I used tanh as an activation function on the output layer, and it worked well. But I suspect it slows down training.

123epsilon commented 3 years ago

I have this same problem in tensorflow. Is the output layer of the discriminator really supposed to be linear? If I use tanh I get reasonable values (d_loss=[-2,0], g_loss=[-1,1]) and the model trains nicely.

@markemus could you comment on how exactly you solved this? I'm having a similar issue with 3x256x256 images using PyTorch, what exactly did you change? My loss is pretty erratic.

I used tanh as an activation function on the output layer, and it worked well. But I suspect it slows down training.

Sorry, what exactly did you use tanh on?

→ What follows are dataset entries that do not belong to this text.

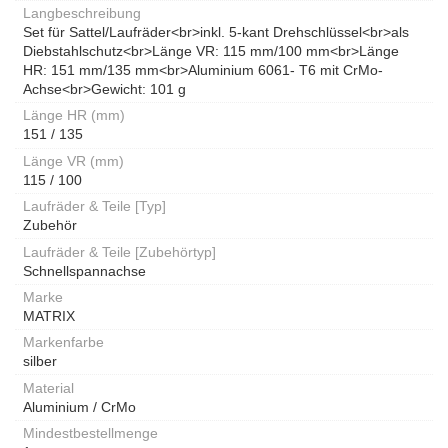
Langbeschreibung
Set für Sattel/Laufräder<br>inkl. 5-kant Drehschlüssel<br>als
Diebstahlschutz<br>Länge VR: 115 mm/100 mm<br>Länge
HR: 151 mm/135 mm<br>Aluminium 6061- T6 mit CrMo-
Achse<br>Gewicht: 101 g
Länge HR (mm)
151 / 135
Länge VR (mm)
115 / 100
Laufräder & Teile [Typ]
Zubehör
Laufräder & Teile [Zubehörtyp]
Schnellspannachse
Marke
MATRIX
Markenfarbe
silber
Material
Aluminium / CrMo
Mindestbestellmenge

The critic output?

markemus commented 3 years ago

@123epsilon yes, I used tanh as an activation function on the critic output layer to map the critic output from (-inf, inf) to [-1, 1]. With that the model was stable and trained well, but without it it was very unstable and did not converge IIRC.

However I suspect that mapping the output to that narrow range may have slowed down training- if possible it might be better to solve this issue by adjusting learning rates or using a different optimizer, but I wasn't able to find a set of hyperparameters that worked. Tanh, on the other hand, worked beautifully.